Ich habe schon immer einen stillen Konsens mit all den bedeutenden Musikern meines eigenen kleinen Planeten geführt. Sie sprachen zu mir durch ihre Lieder und ich verstand. Sie gaben mir das Gefühl, nicht alleine auf dieser Welt zu sein und ich fühlte die Tiefe, die sich in den Farben der Klänge und Worte zu einer eigenen Mystik verschmilzt. Ich war der kleine Prinz, auf der Suche nach dem Wesen der Dinge.

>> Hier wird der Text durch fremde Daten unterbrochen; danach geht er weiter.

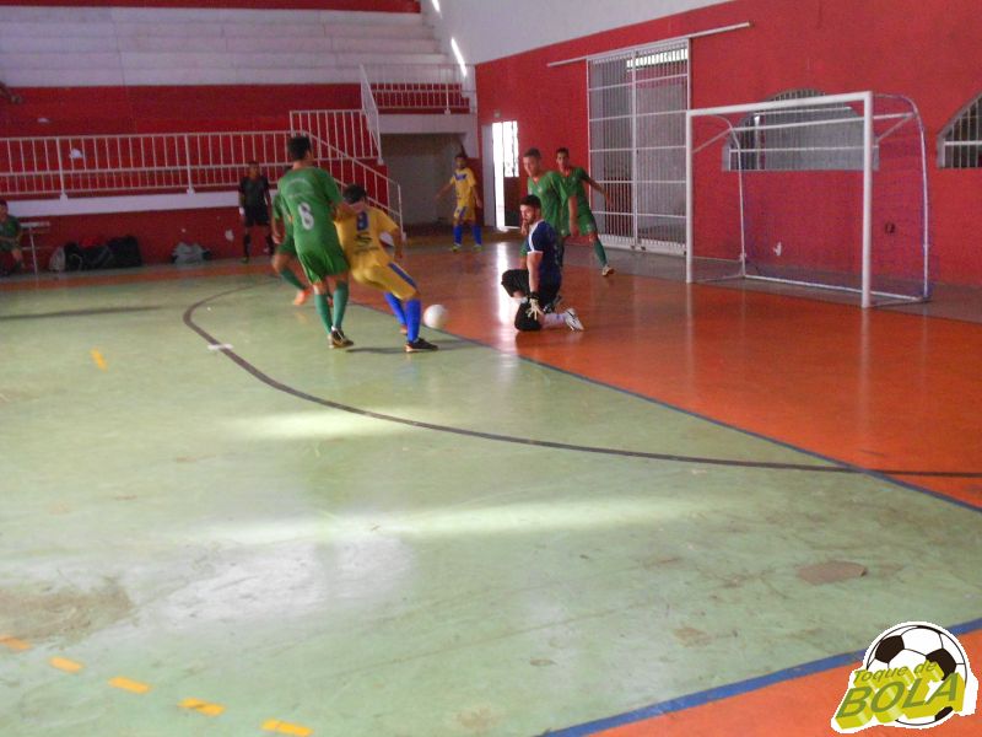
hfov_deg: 50.1
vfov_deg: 38.7
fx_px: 1050
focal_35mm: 37
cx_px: 491
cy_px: 368
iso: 500
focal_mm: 6.9
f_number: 3.9
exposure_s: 1/125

Die Schläue des Fuchses erstreckt sich im Regenbogen des Mitfühlens und erst wenn du fühlst, dass etwas gut ist, kannst du es auch mit deinen Augen in seiner vollkommenen Stimmigkeit sehen.

Wenn die Musik eine Harfe wäre, dann wäre der Klang der Saiten das sanfte Streichen im Wind des Wohlwollens durch das die rauen und zerklüfteten Weiten zu blühen beginnen, durch das die harten Krusten der Eismeere der arktischen Gefilde ihre Unbarmherzigkeit verlieren, durch das die Explosionen des Donners wie das Schnurren eines zahmen Tigers klingen würden.

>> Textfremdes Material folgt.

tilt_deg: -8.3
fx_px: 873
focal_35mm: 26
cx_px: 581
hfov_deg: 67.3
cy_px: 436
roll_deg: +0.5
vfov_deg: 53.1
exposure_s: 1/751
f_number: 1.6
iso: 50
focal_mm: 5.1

Wenn sie sich dir öffnet und dir ihr wahres Inneres anbietet und du es bis in dein Herz vordringen lässt, dann erkennst du ihren Wert und ihre Stärke. Sie hat viele Facetten. Ausdrücke der Freude, des Schmerzes, der Sorglosigkeit, der Empörung, der Ohnmacht, der Lebensfreude, der Verbitterung, der Verbundenheit, des Hasses, der Umarmung, der Gelassenheit, der Rastlosigkeit, um nur ein paar zu nennen. Wenn du sie verstehst, versteht sie dich. Egal in welcher Gemütslage du dich befindest.

All das, was sich hinter einfachen, poetischen Worten und doch in ihrer Gänze feinfädigen Kunstwerken voll von erwärmendem Glanz verbirgt, mögen ein paar kurze Fragen nicht an die Oberfläche spülen. Wenn sich die ganze Erfahrung eines Menschen in einem kurzen Text eröffnet, reißt dies den Kontinent der Menschwerdung vom Ödland der Inhaltslosigkeit. 

Erst wenn du verstehst, wirst du verstanden.